Organizational contextual factors that predict success of a quality improvement collaborative approach to enhance integrated HIV-tuberculosis services: a sub-study of the Scaling up TB/HIV Integration trial.
Background: A quality improvement (QI) collaborative approach to enhancing integrated HIV-Tuberculosis (TB) services may be effective in scaling up and improving the quality of service delivery. Little is known of the role of organizational contextual factors (OCFs) in influencing the success of QI collaboratives. This study aims to determine which OCFs were associated with improvement in a QI collaborative intervention to enhance integrated HIV-TB services delivery.

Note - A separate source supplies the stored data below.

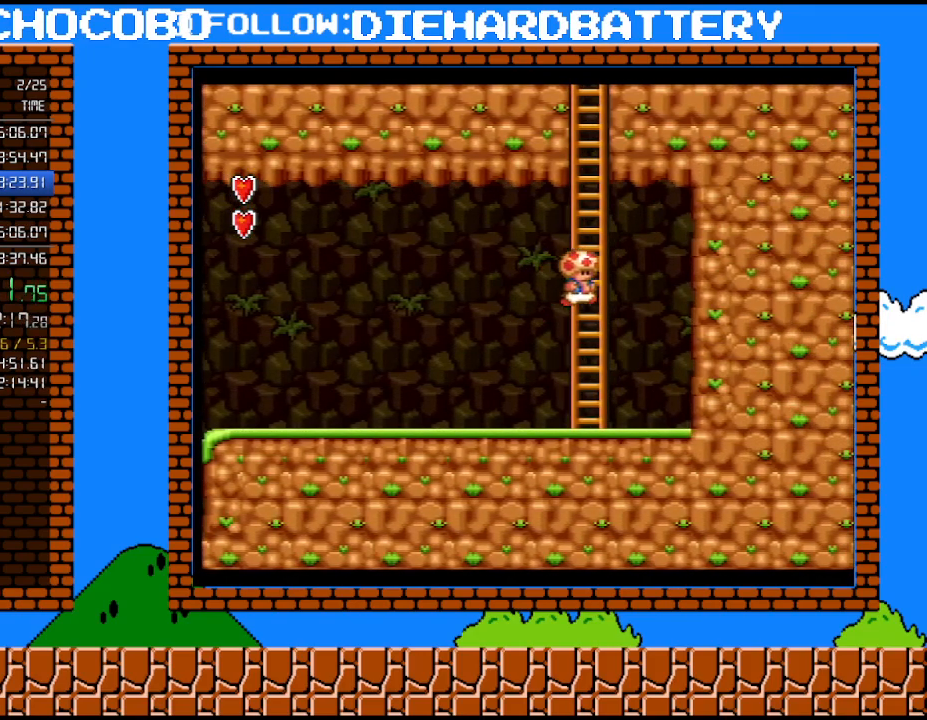
{"buttons": ["DPAD_UP"], "events": [[67, "B", "up"], [100, "Y", "up"]]}
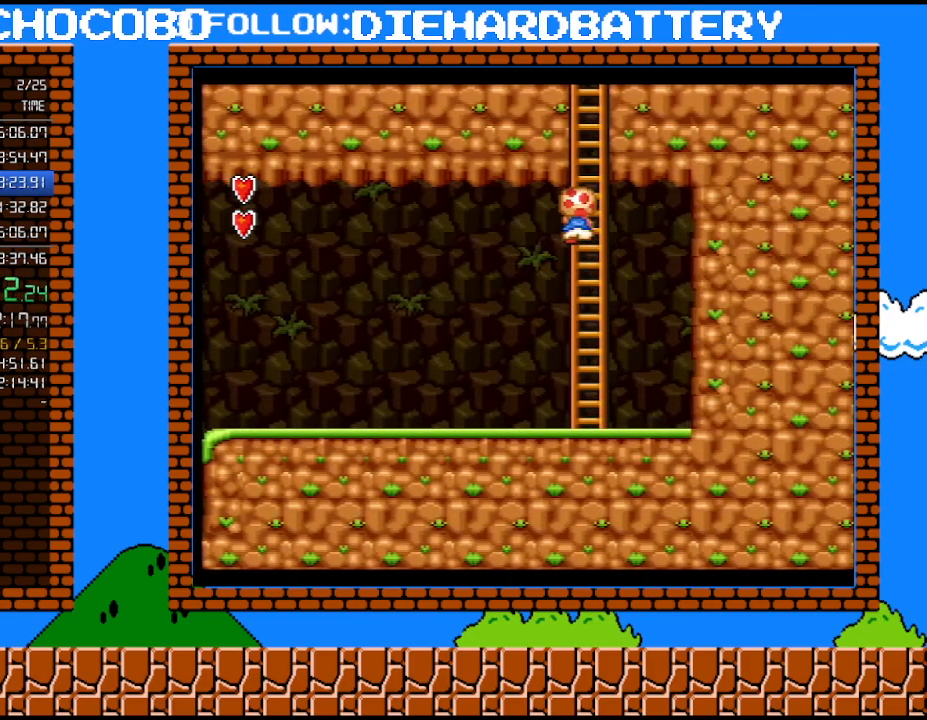
{"buttons": ["DPAD_UP"], "events": []}
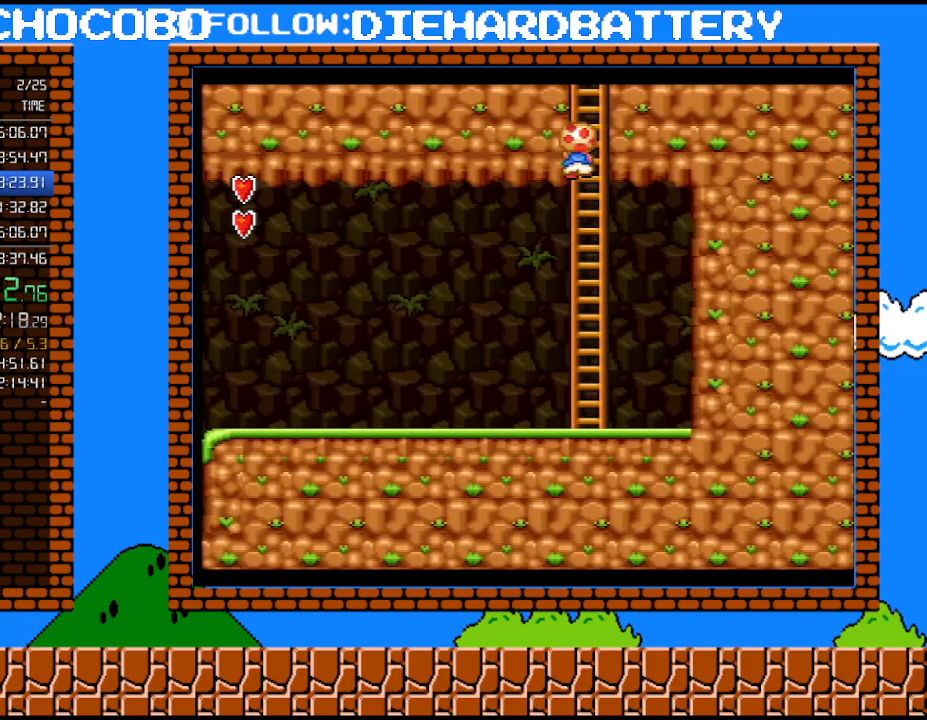
{"buttons": ["DPAD_UP"], "events": []}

Methods: This is a nested sub-study embedded in a cluster-randomized controlled trial. Sixteen nurse supervisors (clusters) overseeing 40 clinics were randomized (1:1) to receive QI training and mentorship, or standard of care support (SOC). In the QI arm, eight nurse supervisors and 20 clinics formed a "collaborative" which aimed to improve HIV-TB process indicators, namely HIV testing, TB screening, isoniazid preventive therapy (IPT) initiations, viral load testing, and antiretroviral therapy for TB patients. OCFs measured at baseline were physical infrastructure, key staff, flexibility of clinic hours, monitoring data for improvement (MDI), and leadership support. Surveys were administered to clinic staff at baseline and month 12 to assess perceptions of supportiveness of contexts for change, and clinic organization for delivering integrated HIV-TB services. Linear mixed modelling was used to test for associations between OCFs and HIV-TB process indicators.
Results: A total of 209 clinic staff participated in the study; 97 (46.4%) and 112 (53.6%) from QI and SOC arms, respectively. There were no differences between the QI and SOC arms scores achieved for physical infrastructure (78.9% vs 64.7%; p = 0.058), key staff (95.8 vs 92; p = 0.270), clinic hours (66.9 vs 65.5; p = 0.900), MDI (63.3 vs 65; p = 0.875, leadership support (46.0 vs 57.4; p = 0.265), and perceptions of supportiveness of contexts for change (76.2 vs 79.7; p = 0.128 and clinic organization for delivering integrated HIV-TB services (74.1 vs 80.1; p = 0.916). IPT initiation was the only indicator that was significantly improved in the parent study. MDI was a significantly associated with increasing IPT initiation rates [beta coefficient (β) = 0.004; p = 0.004].
Discussion: MDI is a practice that should be fostered in public health facilities to increase the likelihood of success of future QI collaboratives to improve HIV-TB service delivery.
Trial registration: Clinicaltrials.gov , NCT02654613 . Registered 01 June 2015.